定年後に“退職金を元手に何か投資を”と考える人もいるだろうが、老後の資産運用には様々なリスクがある。自らの蓄えには余裕がある人が、“妻や子のために”と考えた末に落とし穴にはまることがあるのが不動産投資だ。
知人に紹介された不動産業者の勧めで、東京郊外の賃貸用ワンルームマンションを購入した69歳男性が語る。
「業者には『生涯にわたって毎月安定した収入が得られる』『相続税の評価額も現金の3分の2に抑えられる』など、メリットを強調されました。たしかに、購入直後は家賃12万円ですぐに借り手がついて安心したのですが……」
ところが、3年目からは空室となり家賃収入はゼロに。一方で、固定資産税や管理費などの支出が減ることはない。
「そうした状況が2年続いた時点で売却しましたが、駅から少し遠かったこともあり、購入4年後のマンション価格は思ったよりも下落していて、諸費用の出費を含め1000万円近い損失になった。相続税対策の目論見が外れ、子供に残す資産を目減りさせてしまった」(同前)

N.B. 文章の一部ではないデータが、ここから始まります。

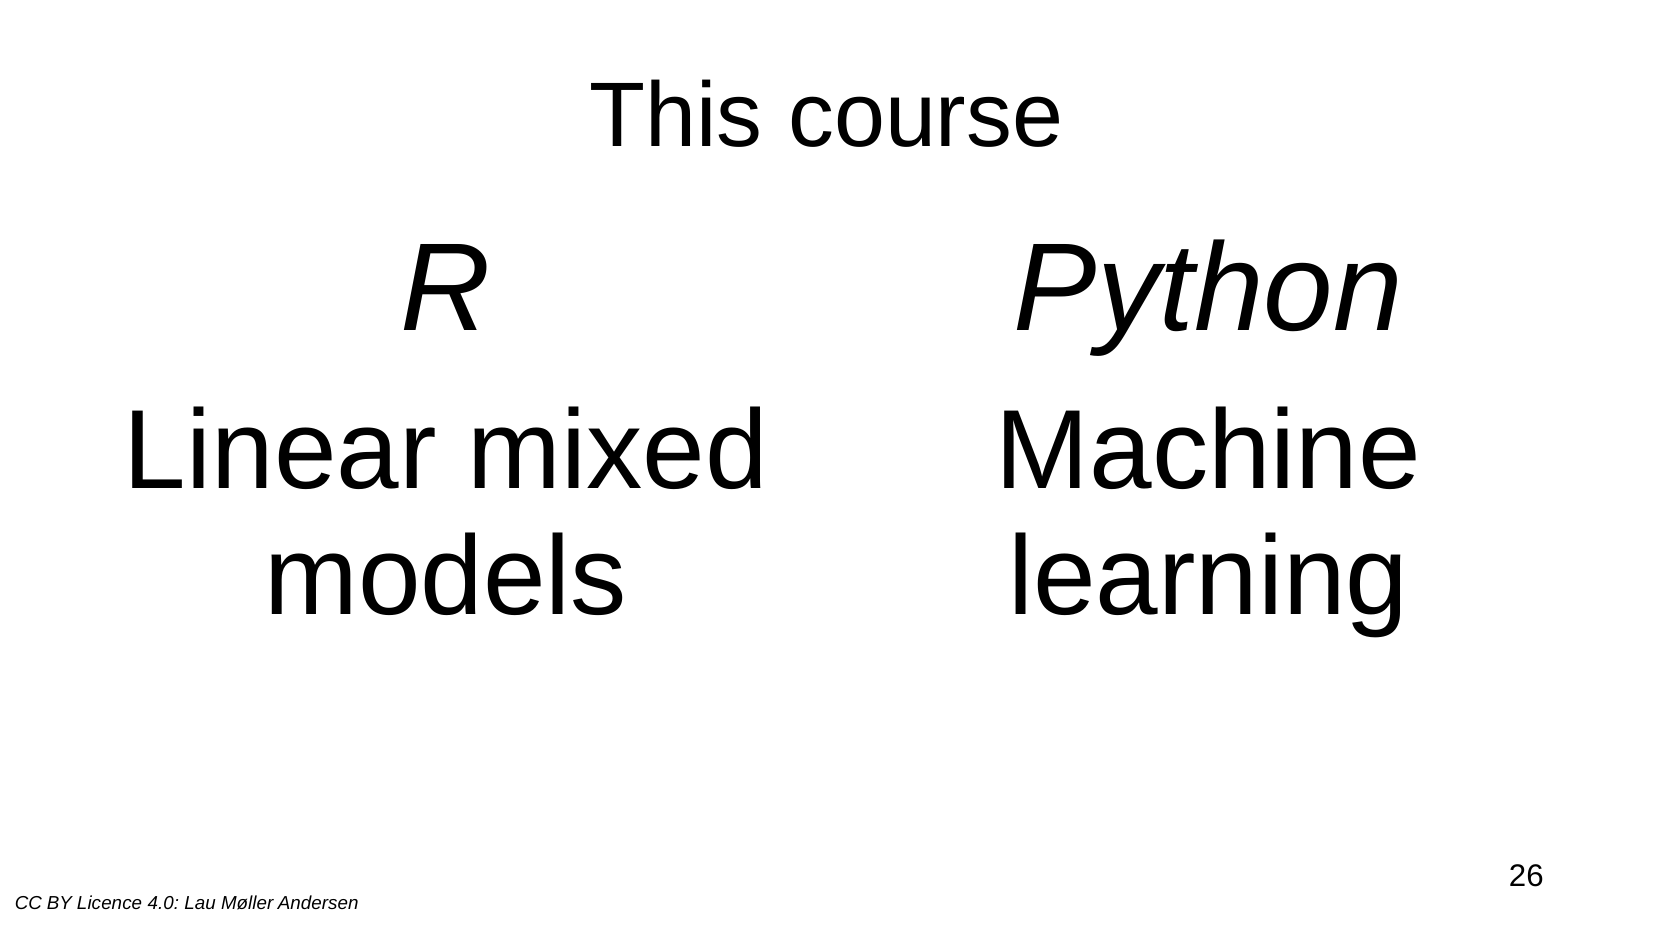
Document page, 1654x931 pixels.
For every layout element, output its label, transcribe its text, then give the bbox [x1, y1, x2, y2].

list Python Machine learning [845, 217, 1572, 758]
title This course [82, 37, 1571, 193]
text_box <nummer> [1494, 850, 1654, 921]
list R Linear mixed models [82, 217, 809, 758]
text_box CC BY Licence 4.0: Lau Møller Andersen [0, 885, 387, 921]
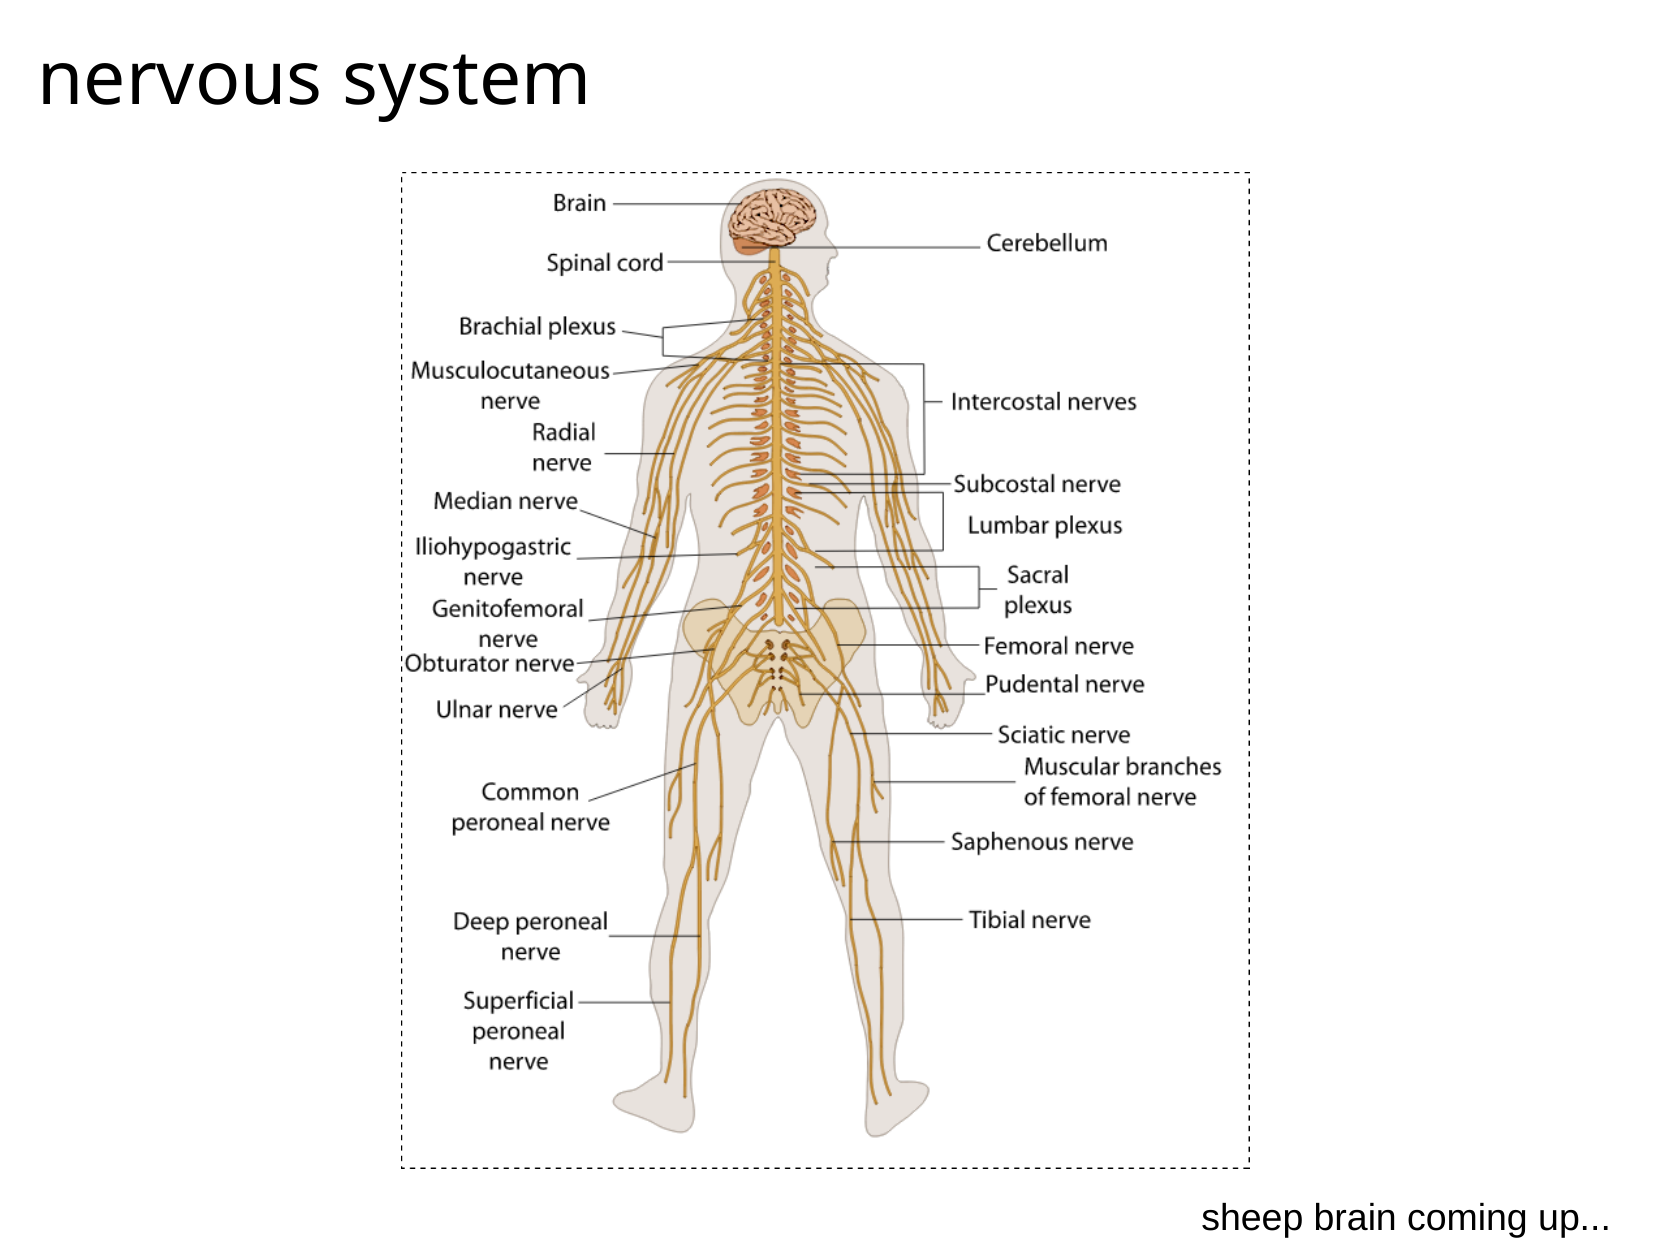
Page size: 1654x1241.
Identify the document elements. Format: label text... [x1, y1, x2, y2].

picture [401, 172, 1250, 1169]
text_box sheep brain coming up... [1186, 1188, 1627, 1241]
title nervous system [37, 0, 1613, 151]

アパート経営のための敷地なども、条件を満たせば相続税評価額を大幅に圧縮できるメリットがある。ただ、賃貸用に物件を購入する場合、“常に入居者がいて賃料収入がある”ことが収益をプラスにする条件となる。節税効果を期待するあまり、そのリスクに目が向かないと、手痛い失敗につながる。

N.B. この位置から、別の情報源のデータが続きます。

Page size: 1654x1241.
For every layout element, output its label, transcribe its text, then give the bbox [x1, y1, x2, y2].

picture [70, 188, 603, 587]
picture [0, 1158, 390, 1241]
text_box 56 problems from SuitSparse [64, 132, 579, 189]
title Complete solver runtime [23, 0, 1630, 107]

社会保険労務士でファイナンシャルプランナーの北山茂治氏が指摘する。
「超低金利時代が続くなか、資産をいかに上手く運用するか考えることは必要ですが、老後資金の核となる退職金などを投資に回すのは得策ではありません。投資を始める場合でも、額を抑えたところからスタートするのが鉄則です」
バラ色のシナリオばかり想定してはいけない。